Mrs. Felder shrugged. "Lots of autistic children have eating and sleeping problems," she told me. "Susan is one of them." I nodded. "All right. Well, I'll try to get Susan outdoors. And if she'll eat something, is that okay? Or would you rather she waited until dinner?" "No, a snack would be fine. Try a cookie, anything. I want some food in her." Mrs. Felder left then, as if she couldn't escape fast enough.

I watched Susan at the piano for awhile. She played intently, her head cocked to the side, staring into space. She never looked at the keys. And of course, no music was in front of her, since she memorized everything.

"Susan," I said after awhile.

No response. Not even a flicker of her eyes.

"Susan! Susan . . . SUSAN!" The music continued. I didn't know what she was playing, because it was something classical, and what I know about classical music could fit on a mosquito's nose.

"Susan!" I called again. I walked to the piano and stood next to her.

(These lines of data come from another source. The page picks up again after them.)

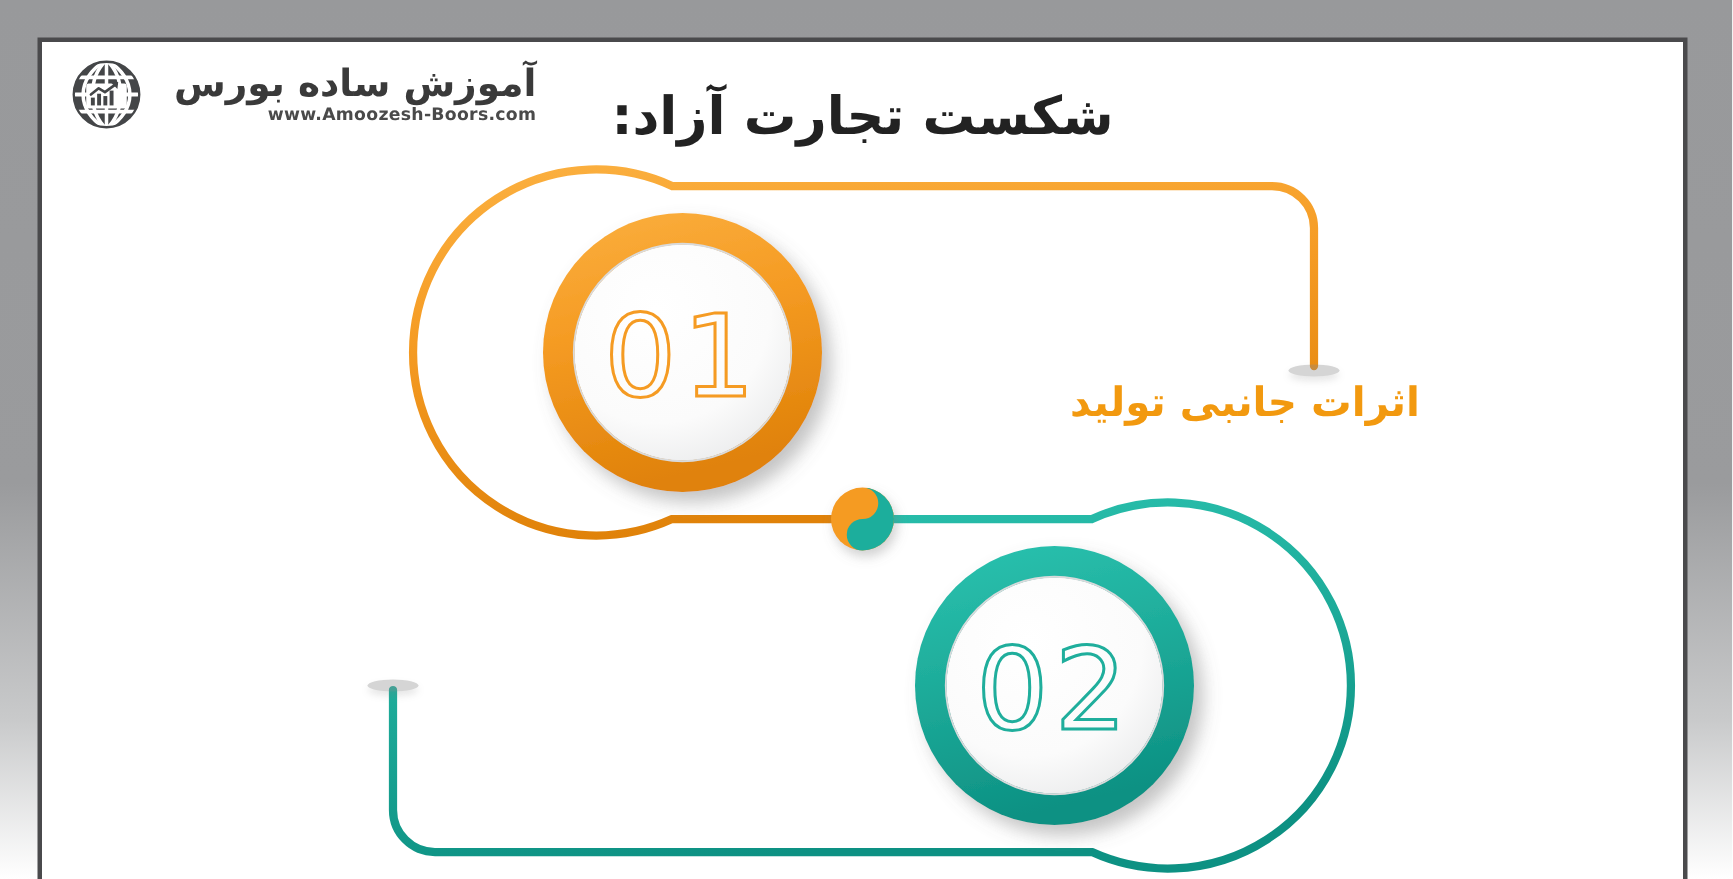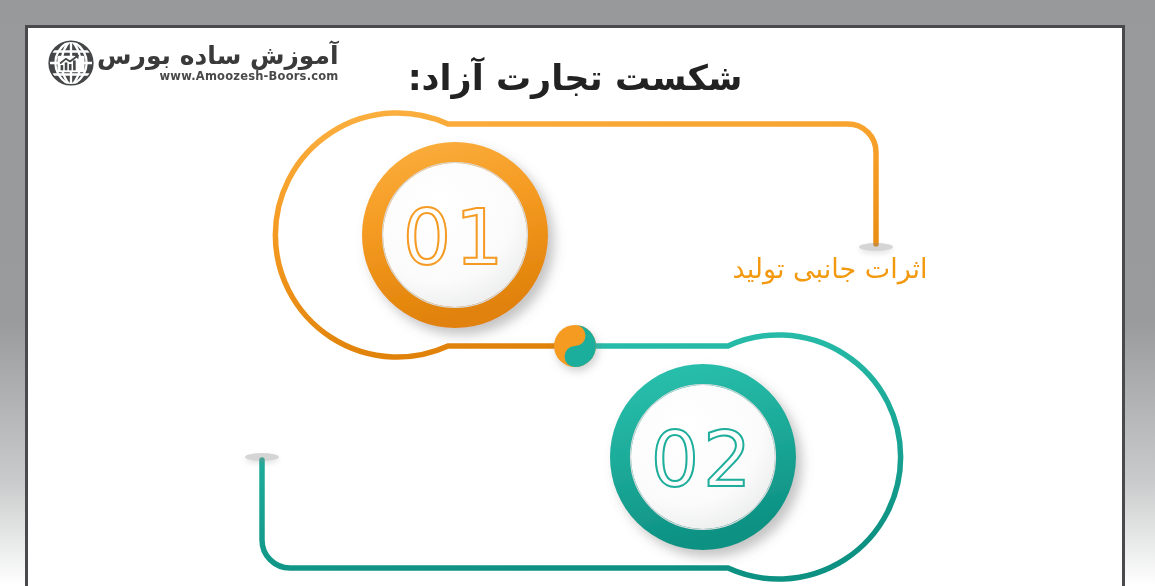--- a/index.html
+++ b/index.html
@@ -42,21 +42,21 @@
     overflow: hidden;
   }
 
   
   .logo {
     position: absolute;
     left: 17px;
     top: 9px;
     display: flex;
     align-items: center;
-    gap: 0;
+    gap: 19px;
   }
   .logo-mark {
     width: 52px;
     height: 52px;
     flex: 0 0 auto;
   }
   .logo-text-wrap {
     display: flex;
     flex-direction: column;
     align-items: flex-end;
@@ -108,21 +108,21 @@
     letter-spacing: 4px;
     fill: none;
     stroke-width: 2;
   }
 
   
   .caption {
     position: absolute;
     direction: rtl;
     font-size: 27px;
-    font-weight: 400;
+    font-weight: 700;
     white-space: nowrap;
   }
   .caption-orange {
     left: 672px;
     top: 225px;
     width: 260px;
     text-align: center;
     color: #f2990f;
   }
   .caption-teal {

I actually waved my hand in front of her face, as if she were a sleepwalker.

Nothing.

Then ever so carefully and gently I laid my hands on Susan's. She tried to keep playing. I tightened my grip. Susan couldn't move her fingers anymore. She had to stop playing. And you know what? For a second, or maybe even just a fraction of a second, she looked at me. I mean, she looked right into my eyes with those big brown eyes of hers. Then she lost herself in her world again. Where does her mind go? I wondered.

With my hands still on Susan's, I tried to pull her away from the piano. She wouldn't budge. I pulled harder. I could see what Mrs.

Felder meant about passive resistance. But I wasn't about to give up. I've learned plenty from my younger brothers and sisters.